Henry Goodman is, as ever, brilliant as the hypochondriac Argan, spending most of the play in his wheelchair-cum-commode. He resides close by the home’s water closet, but he refuses to use a contraption which prevents his servant’s unwilling scrutiny of his every bodily movement. Goodman rants and raves as the father whose daughter refuses to do as she is told. A tour de force from start to finish.
Goodman is perfectly balanced by the wondrous comic performance of the maid, Toinette. Lyndsey Marshal is truly a star. Her comic timing faultless, her every move, gesture and spoken comment a delight. Marshal succeeds by injecting a clarity and reality into her performance which appears completely natural, completely effortless. She is in fact timing her reactions and her asides with scalpel-wielding efficiency. Toinette is the true physician amongst a sea of charlatans. Marshal brings Toinette to life.
Toinette is aided by Stephen Boxer who plays Beralde, the cavalier brother of the despicable hypochondriac. Boxer creates a character who is tolerant of his brother, determined to see all are happy and content, and who emerges the true human conscience to the play. It is Beralde who helps Toinette to show the hypochondriac the error of his ways.
There is more than just the error of believing you are going to drop dead at any moment. This hypochondriac has married, obviously for the second time, a woman of – shall we say – dubious moral character. Ronni Ancona portrays a conflation of her famous caricatures in Béline, the wife who is determined to assist her rich husband into the grave and then remain a very merry widow. Ancona’s performance is well-suited to the farcical, almost pantomime dynamic of the play.
Other characters come and go, all trying to fleece the ever-willing hypochondriac. David Killick is the smooth physician, Monsieur Diafoierhoea, whose name conjures images of the loose stools the hypochondriac longs to achieve with his enemas. The good doctor has a son, Thomas Diafoierhoea, a youth and trainee doctor of gargantuan gaucheness and clumsy bedside manner. John Marquez nearly steals the show as Thomas, wriggling with self-conscious glee at every mention of the opposite sex. Steven Beard plays a shaven headed quack doctor whose leather bucket of enema and huge applicator heralds yet more lavatory humour.
The love interest is provided by Carey Mulligan and Kris Marshall who, as the star-crossed lovers Angélique and Cléante face the wrath of father for their youthful indiscretion. Mulligan and Marshall perform an impromptu cod-opera which has all the verbal intricacy of a Ronnie Barker sketch.

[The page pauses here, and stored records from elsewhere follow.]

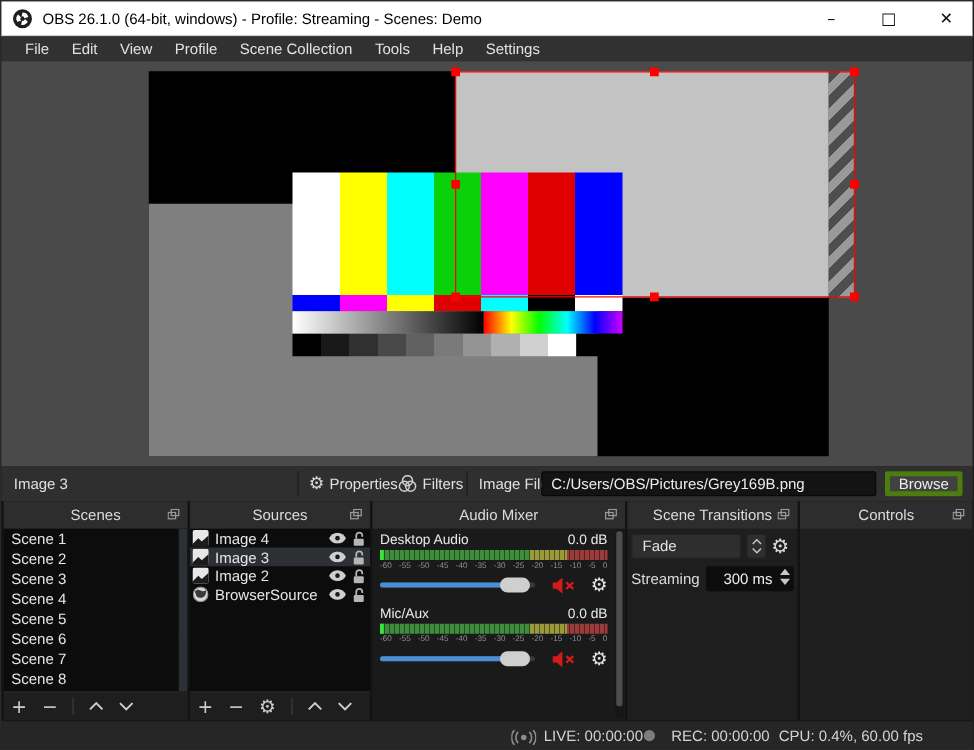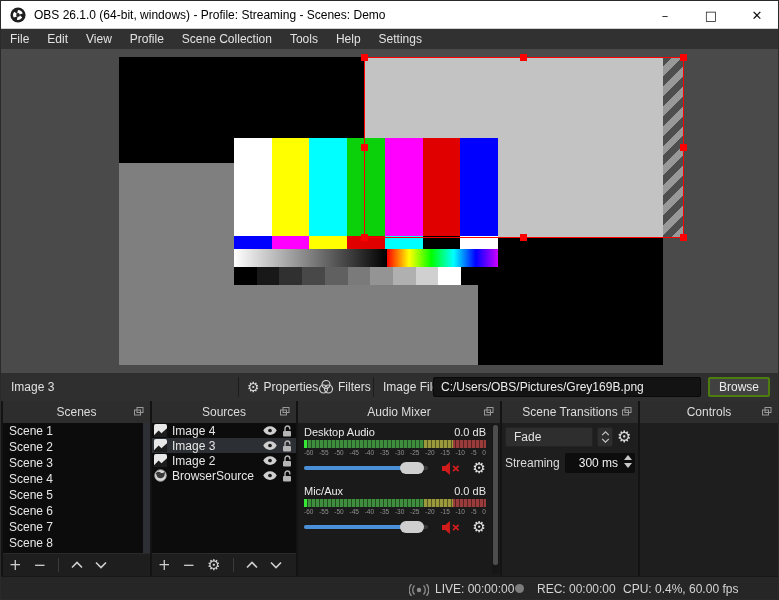--- a/index.html
+++ b/index.html
@@ -8,21 +8,21 @@
   #app { position:relative; width:779px; height:600px; background:#1e1e1e; overflow:hidden; border:1px solid #2a2a2a; }
 
   
   .titlebar { position:absolute; left:0; top:0; width:779px; height:28px; background:#ffffff; display:flex; align-items:center; border-bottom:1px solid #d0d0d0; }
   .titlebar .logo { margin-left:9px; width:16px; height:16px; display:block; }
   .titlebar .title { margin-left:8px; font-size:12px; color:#000; white-space:nowrap; }
   .win-controls { position:absolute; right:0; top:0; height:28px; display:flex; }
   .win-btn { width:46px; height:28px; display:flex; align-items:center; justify-content:center; font-size:13px; color:#111; font-family:"DejaVu Sans",sans-serif; }
 
   
-  .menubar { position:absolute; left:0; top:28px; width:779px; height:20px; background:#313131; display:flex; align-items:center; padding-left:0; }
+  .menubar { position:absolute; left:0; top:28px; width:779px; height:20px; background:#313131; display:flex; align-items:center; padding-left:10px; }
   .menu-item { padding:0 9px; font-size:12px; color:#e2e2e2; line-height:20px; }
 
   
   .preview { position:absolute; left:0; top:48px; width:779px; height:324px; background:#4a4a4a; }
   .canvas-base { position:absolute; left:118px; top:8px; width:544px; height:308px; background:#000; }
   .gray-source { position:absolute; left:118px; top:114px; width:359px; height:202px; background:#7f7f7f; }
   .sel-image { position:absolute; left:363px; top:8px; width:299px; height:181px; background:#c3c3c3; }
   .sel-image-stripes { position:absolute; left:662px; top:8px; width:21px; height:181px;
       background:repeating-linear-gradient(135deg,#4e4e4e 0 7px,#999 7px 14px); }
   .bars { position:absolute; left:233px; top:89px; width:264px; height:147px; }
@@ -44,21 +44,21 @@
   .h-bl{left:-4px;bottom:-4px} .h-bm{left:calc(50% - 4px);bottom:-4px} .h-br{right:-4px;bottom:-4px}
 
   
   .srctoolbar { position:absolute; left:0; top:372px; width:779px; height:28px; background:#2f2f2f; color:#e0e0e0; font-size:12px; }
   .srctoolbar .src-name { position:absolute; left:10px; top:7px; }
   .vsep { position:absolute; top:4px; width:1px; height:20px; background:#1c1c1c; }
   .tool-btn { position:absolute; top:4px; height:20px; display:flex; align-items:center; gap:4px; color:#e0e0e0; }
   .gear { font-family:"DejaVu Sans",sans-serif; font-size:14px; color:#d8d8d8; line-height:1; }
   .file-label { position:absolute; left:382px; top:7px; }
   .path-box { position:absolute; left:432px; top:4px; width:268px; height:20px; background:#131313; border:1px solid #090909; border-radius:2px; display:flex; align-items:center; padding-left:7px; color:#ececec; white-space:nowrap; overflow:hidden; }
-  .browse-btn { position:absolute; left:707px; top:4px; width:62px; height:20px; background:#414141; border:2px solid #4d7c0f; border-radius:2px; display:flex; align-items:center; justify-content:center; color:#ececec; }
+  .browse-btn { position:absolute; left:707px; top:4px; width:62px; height:20px; background:#414141; border:4px solid #4d7c0f; border-radius:2px; display:flex; align-items:center; justify-content:center; color:#ececec; }
 
   
   .docks { position:absolute; left:0; top:400px; width:779px; height:175px; background:#131313; }
   .dock { position:absolute; top:0; height:175px; background:#1e1e1e; display:flex; flex-direction:column; }
   .dock-header { height:22px; background:#2d2d2d; display:flex; align-items:center; justify-content:center; font-size:12px; color:#dcdcdc; position:relative; flex:none; }
   .popout { position:absolute; right:6px; top:6px; }
   .d-scenes { left:2px; width:147px; }
   .d-sources { left:151px; width:144px; }
   .d-mixer { left:297px; width:202px; }
   .d-trans { left:501px; width:136px; }

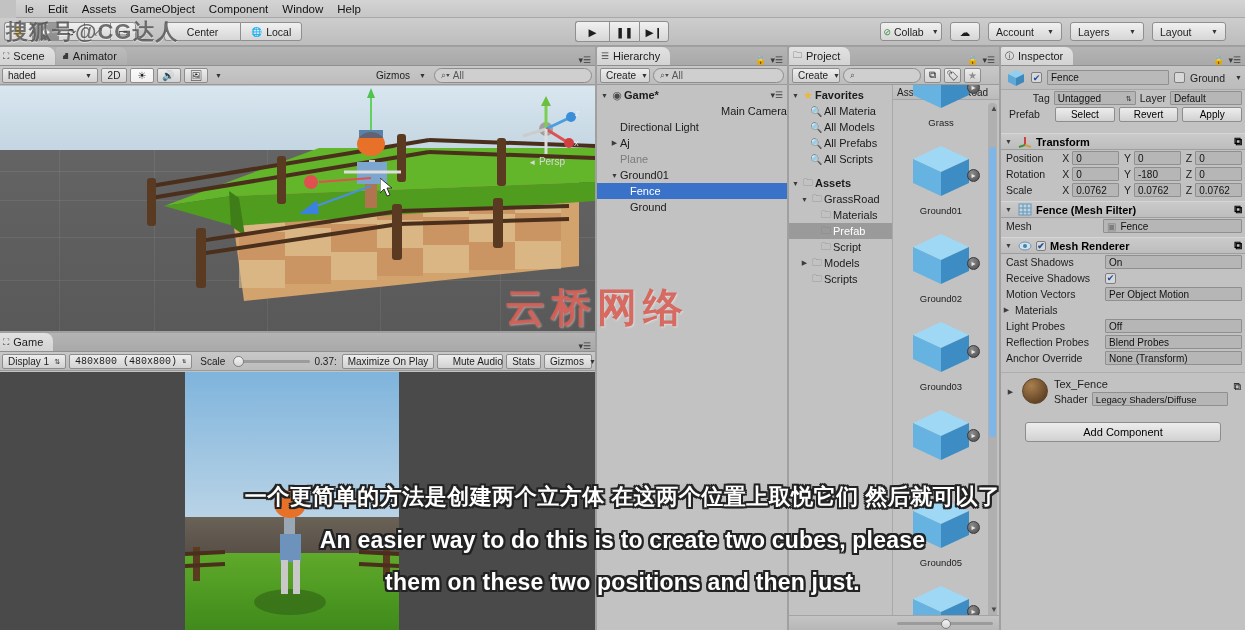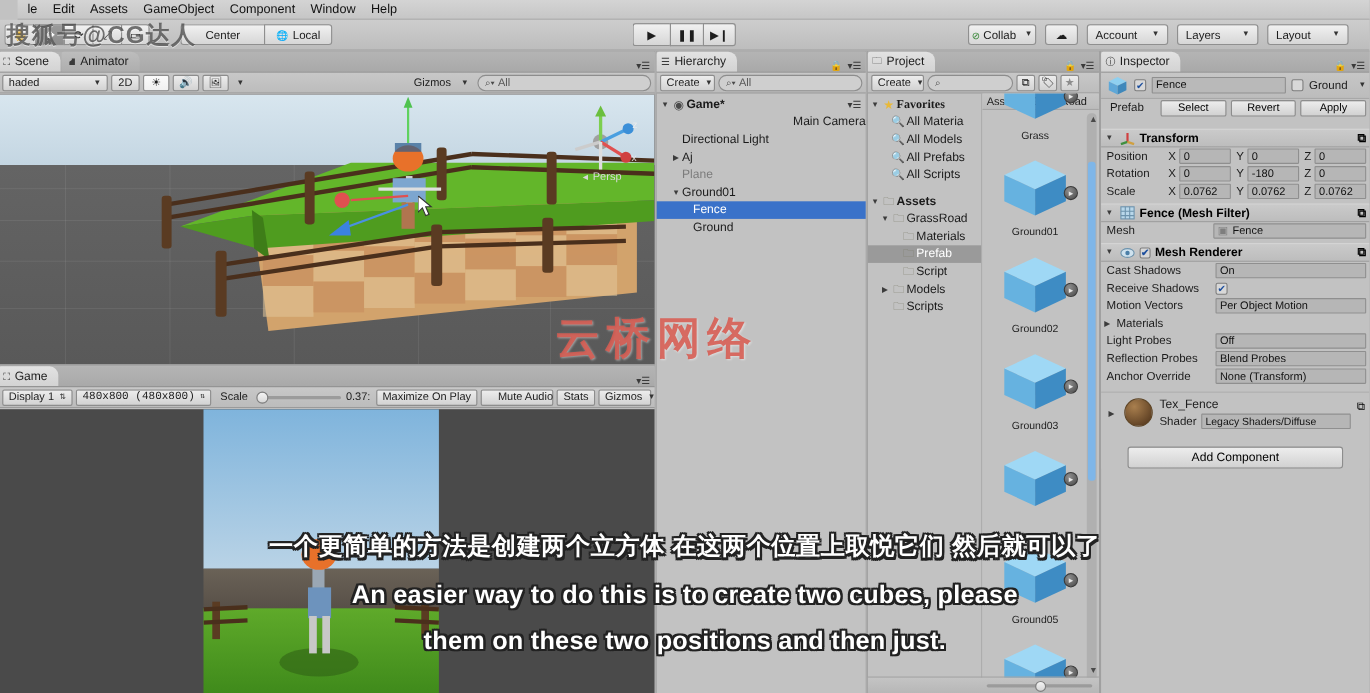--- a/index.html
+++ b/index.html
@@ -539,21 +539,21 @@
         <span style="color:#8d8d8d;">★</span>
       </div>
     </div>
 
     <div style="display:flex; height:547px;">
 
       <div style="width:104px; height:100%; padding-top:2px; overflow:hidden; border-right:1px solid #a8a8a8;" id="project-tree">
           <div class="treerow" style="padding-left: 1px;">
             <span class="tw">▼</span>
             <span class="ticon" style="color: rgb(232, 185, 58);">★</span>
-            <span style="font-weight: bold; font-family: Liberation Serif, serif;">Favorites</span>
+            <span style="font-weight: bold;">Favorites</span>
           </div>
           <div class="treerow" style="padding-left: 10px;">
             <span class="tw"></span>
             <span class="ticon" style="color: rgb(232, 185, 58); font-size: 10px;">🔍</span>
             <span>All Materia</span>
           </div>
           <div class="treerow" style="padding-left: 10px;">
             <span class="tw"></span>
             <span class="ticon" style="color: rgb(232, 185, 58); font-size: 10px;">🔍</span>
             <span>All Models</span>
@@ -685,20 +685,31 @@
           <polygon points="2,6 10,10 10,18 2,14" fill="#5fa8d8"></polygon>
           <polygon points="18,6 10,10 10,18 18,14" fill="#3f88bb"></polygon>
         </svg>
         <div class="cb">✔</div>
         <div class="field" style="flex:1; height:15px; background:#b9b9b9;">Fence</div>
         <div class="cb"></div>
         <div class="lbl">Ground</div>
         <span class="caret">▼</span>
       </div>
 
+      <div class="row" style="justify-content:flex-end; gap:4px;">
+        <div class="lbl">Tag</div>
+        <div class="field" style="width:82px; justify-content:space-between;">
+          <span>Untagged</span>
+          <span class="caret">⇅</span>
+        </div>
+        <div class="lbl">Layer</div>
+        <div class="field" style="width:72px;">
+          <span>Default</span>
+        </div>
+      </div>
 
       <div class="row" style="gap:4px; padding-left:8px;">
         <div class="lbl" style="width:42px;">Prefab</div>
         <div class="btn3">Select</div>
         <div class="btn3">Revert</div>
         <div class="btn3">Apply</div>
       </div>
 
       <div class="comp-header" style="margin-top:11px;">
         <span class="tw">▼</span>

Mulligan is delicious as the breathless young lover, often on the verge of tears at her impending doom, but ever willing to forgive her father for the excesses of his self-centred passion.
The Hypochondriac is an amusing play which will take you away from the troubles of life. We can all recognize a hypochondriac in some degree in ourselves or our families. At the Almeida, this is brought to life by a strong and energetic cast who draw more belly laughs out of this predictable and tasteless plot than I could ever have imagined.